How can I find, partial derivative of $P$ with respect to $T$ at a given $q$ $$\bigg(\frac{\partial P}{\partial T}\bigg)_q$$ given that I know, partial derivative of $\ln P$ with respect to $T$ at a given $q$ $$\bigg(\frac{\partial \big(\ln (P) \big)}{\partial T}\bigg)_q$$
Thanks so much.
On
Notice that:
$$\frac{\partial \big(\ln (P) \big)}{\partial T} = \frac{1}{P}\frac{\partial P }{\partial T},$$
or equivalently: $$\frac{\partial P }{\partial T} = P \frac{\partial \big(\ln (P) \big)}{\partial T}.$$
Moreover, notice that you don't need to care about $q$ since it is assumed constant in both the expressions.

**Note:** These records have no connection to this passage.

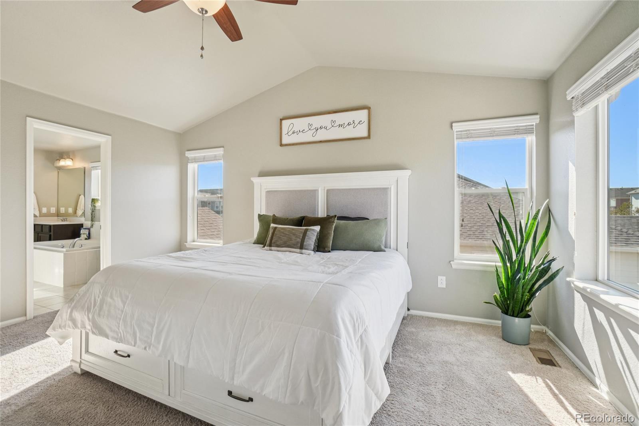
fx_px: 266
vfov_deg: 77.3
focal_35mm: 15
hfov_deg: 100.4
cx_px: 320
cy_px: 213
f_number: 8
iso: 400
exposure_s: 1/125
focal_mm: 10
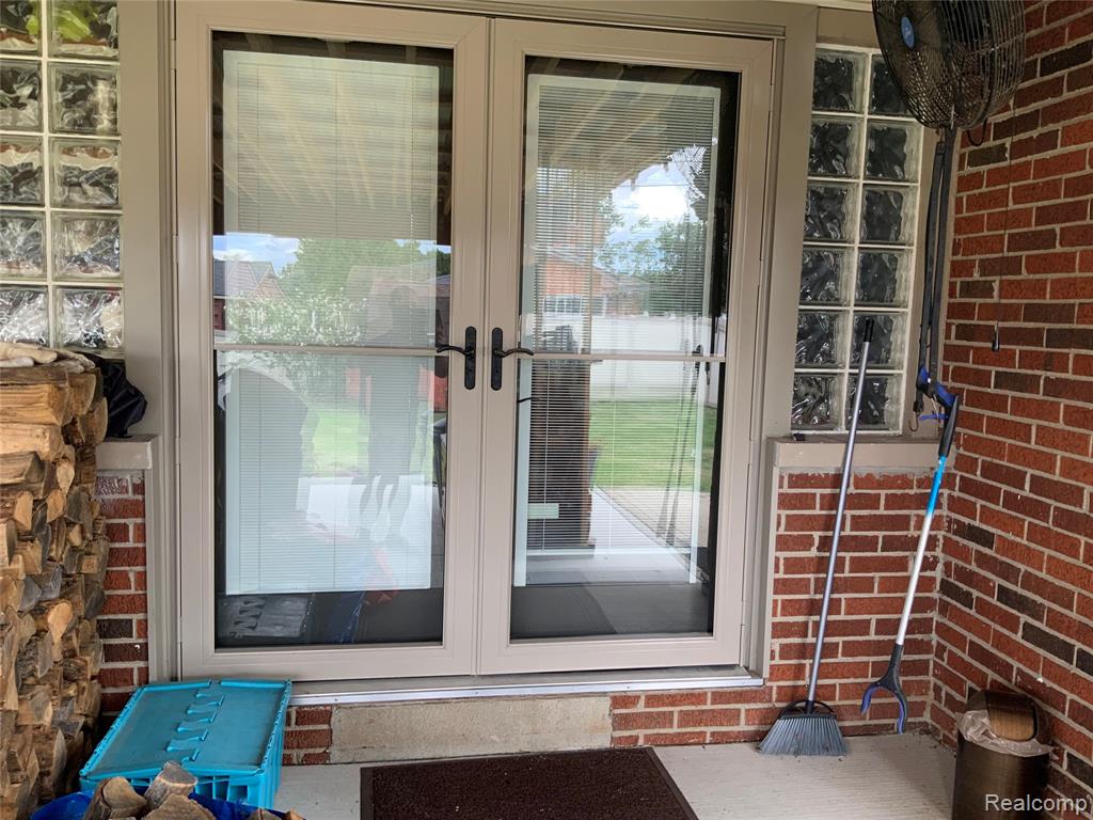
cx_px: 546
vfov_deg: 48.2
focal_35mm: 29
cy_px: 410
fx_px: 916
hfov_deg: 61.7
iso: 40
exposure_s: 1/122
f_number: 1.8
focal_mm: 3
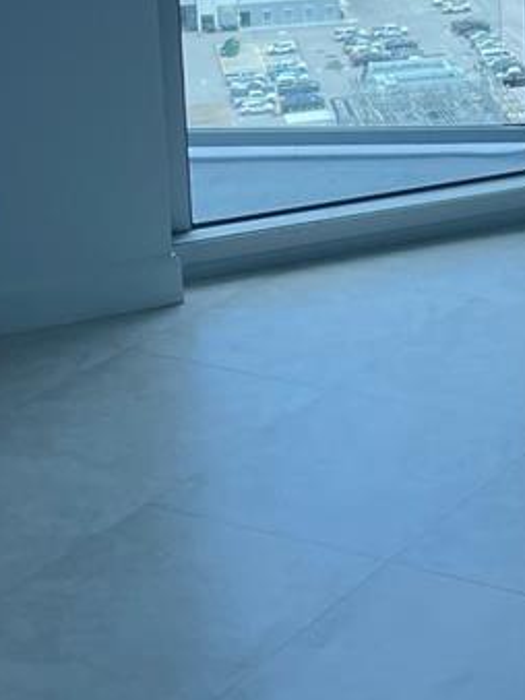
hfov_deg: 14.5
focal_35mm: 92
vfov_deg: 20.5
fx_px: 1862
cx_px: 874
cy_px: -23
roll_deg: -0.5
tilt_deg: -11.6
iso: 32
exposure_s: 1/882
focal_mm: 4.2
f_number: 1.6
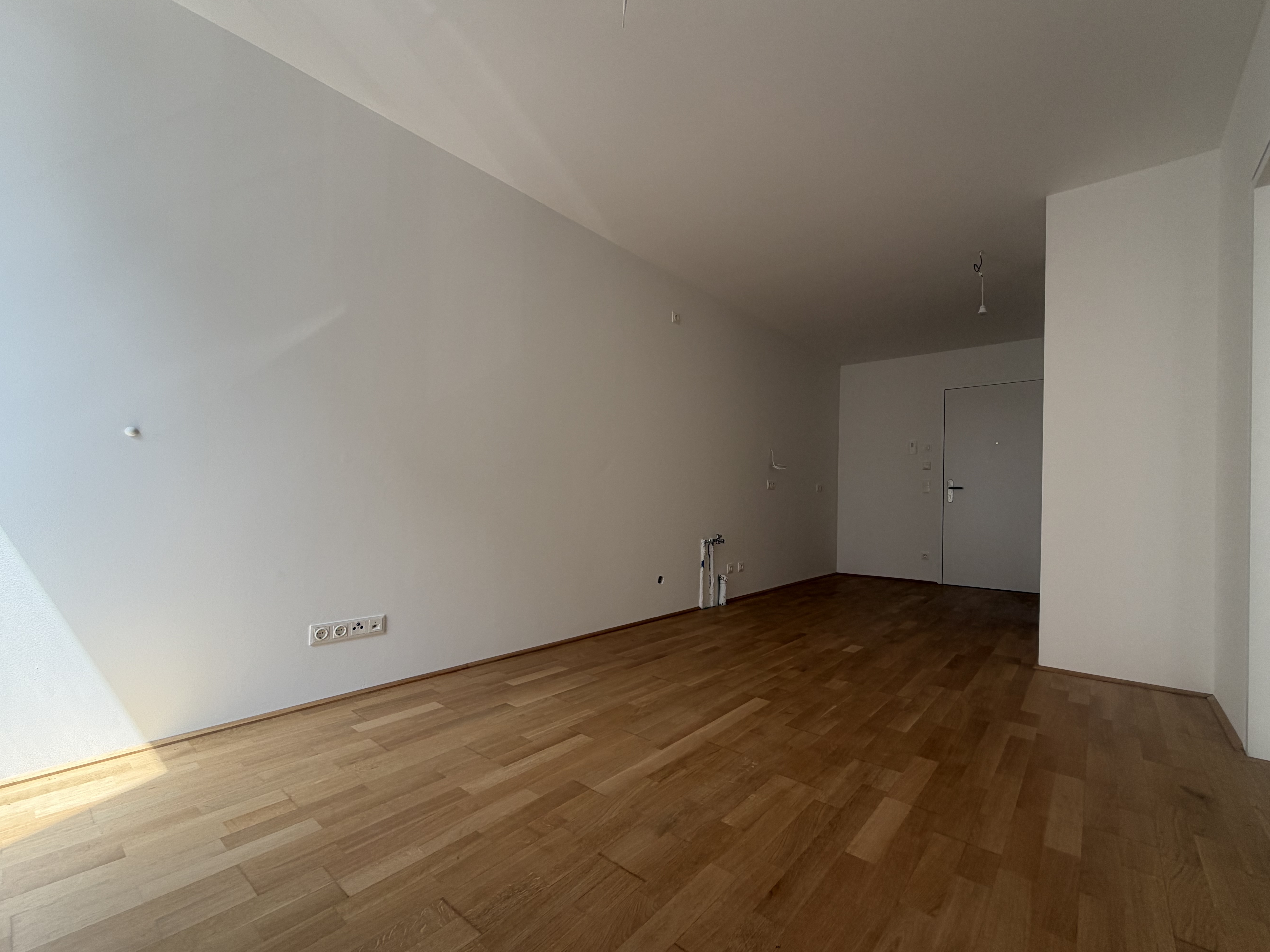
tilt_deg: -0.2
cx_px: 671
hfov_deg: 98.1
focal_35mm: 15
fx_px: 550
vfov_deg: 81.7
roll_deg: -1.1
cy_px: 496
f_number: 2.2
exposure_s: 1/121
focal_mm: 2.22
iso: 40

For a smooth function $f$ you have: $$ \frac{d\log{f(x)}}{dx}=\frac{f'(x)}{f(x)} \Rightarrow f'(x)=f(x) \frac{d\log{f(x)}}{dx} $$ With you notation this gives: $$ \left(\frac{\partial P}{\partial T}\right)_q=P(T,q)\left(\frac{\partial \log{P}}{\partial T}\right)_q $$